Sure, if people hear they're gonna have to learn something totally non-MS it's gonna make them nervous, but upgrading to NT a while back my folks freak out a little, too. If you're gonna freak out your work force, might as well save a buck doing it, no?
posted by techgnollogic at 9:13 AM on May 2, 2001


The real question is why they didn't link to the shareware they talk about or homepages of companies they discuss. Annoying.

I think the policy of many online mags is to not link to sites they write about. By doing so, they avoid the appearance of officially endorsing products or companys (even if the columnist is endorsing the product). Advertisers pay good money to be linked-to from those pages. Besides, if you link to one you have to link to all the sites you mention, including hate-speech sites, and products and companies that compete with your advertisers'. Basically, it becomes an ugly mess that is best avoided. At least, that's my understanding of it.
posted by jpoulos at 9:17 AM on May 2, 2001


MS will combat this vigorously as well. They are already asking vendors to report PCs sold without a Microsoft operating system.
posted by borgle at 9:21 AM on May 2, 2001


/Sort of off-topic, and just my opinion...

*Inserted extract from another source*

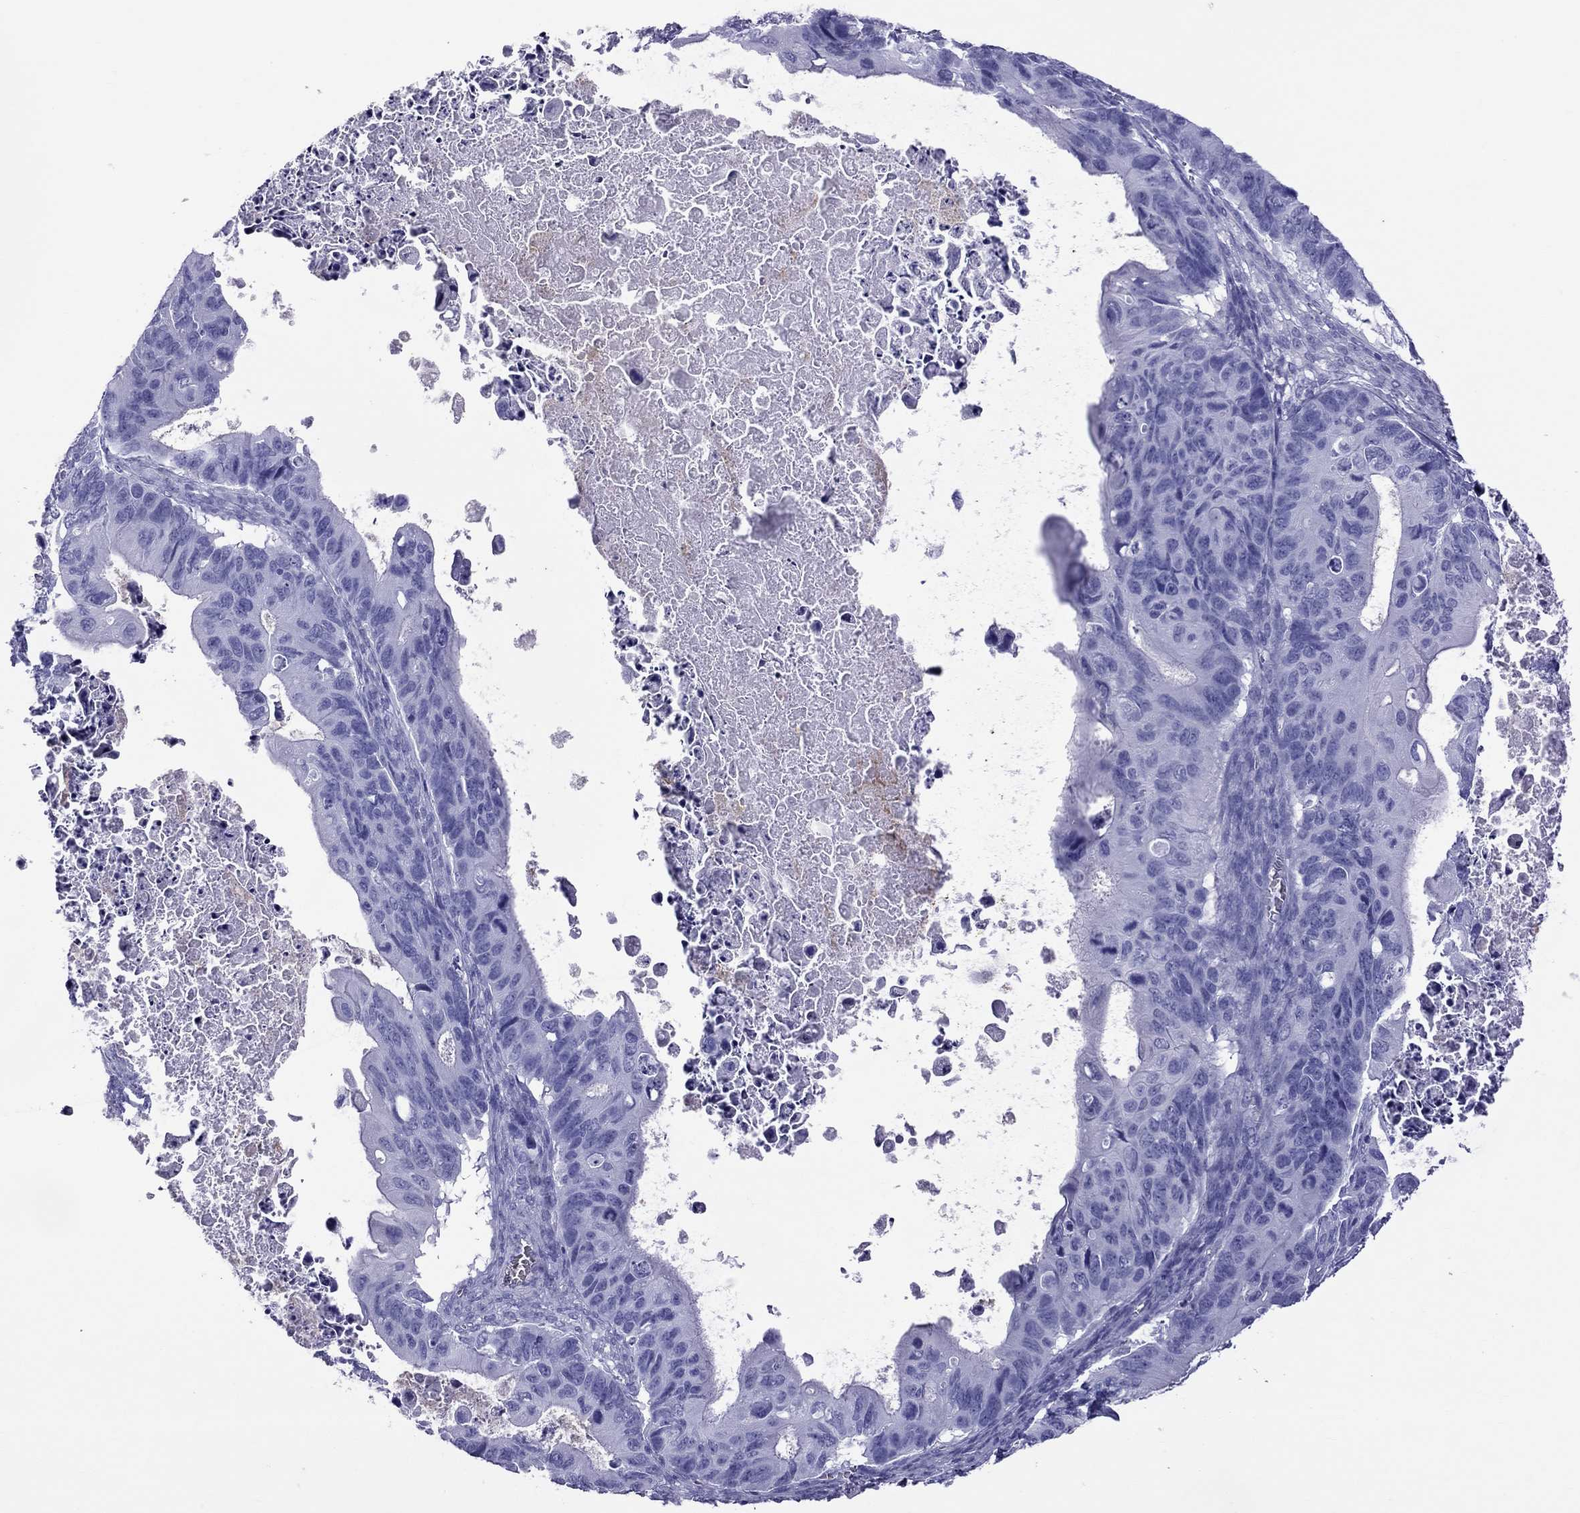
{"staining": {"intensity": "negative", "quantity": "none", "location": "none"}, "tissue": "ovarian cancer", "cell_type": "Tumor cells", "image_type": "cancer", "snomed": [{"axis": "morphology", "description": "Cystadenocarcinoma, mucinous, NOS"}, {"axis": "topography", "description": "Ovary"}], "caption": "Immunohistochemical staining of human ovarian cancer reveals no significant positivity in tumor cells.", "gene": "SCART1", "patient": {"sex": "female", "age": 64}}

Anyone here with a moderate tech background knows that a large percentage of non-tech users do not expend the effort to learn how to use their machines properly. Maybe it's the attitude of "It's a computer, it's smart, it'll do everything for me, right?", maybe they just think they can always rely on tech support.

Just because MS products are more familiar does not mean everybody knows how to use them efficiently and properly. I think the best example of this is "spell check". How many times have you heard someone say of a misspelled document "I don't understand! I used spell check!". No matter how many times I've explained to people that spell check is only as good as the dictionary MS uses, and that you still have to review every choice it gives you, they still get it wrong.

It doesn't matter which software you use. Make the end users stop thinking of computers as "perfect magic thinking machines" first.
posted by starvingartist at 9:40 AM on May 2, 2001


The article mentions that there isn't a good substitute for Powerpoint. Here's one.
posted by endquote at 11:26 AM on May 2, 2001


Unfamiliar? I promise you, Win98 and Office 2000 might as well be the Purple Dimension as far as most of our non-techie users are concerned.

You funny! You right!

...

I've spent that last week going hog-wild stuffing Darwin BSD software on my 6 GB hard drive devoted to Mac OS X. They've barely begun porting to the Free/Net/OpenBSD spin-off and there's already 100 apps available with the one package manager I'm using, Fink, and I've got XWindows humming (now if I can get Enlightenment to compile...). Then on the Aqua side of it, I've got several hundred other apps downloaded for trial or use. Not one bit of it is charged-for software, except for the OS itself. Not a lick. If OpenOffice ever becomes reality, I might get away with my free software experiement...
posted by Mo Nickels at 12:32 PM on May 2, 2001


At my work for example we now use Powerarchiver instead of Winzip, we have made our intranet with freely available php and have lots of little linux boxes doing things MS just can't.

If the product is good we will use it.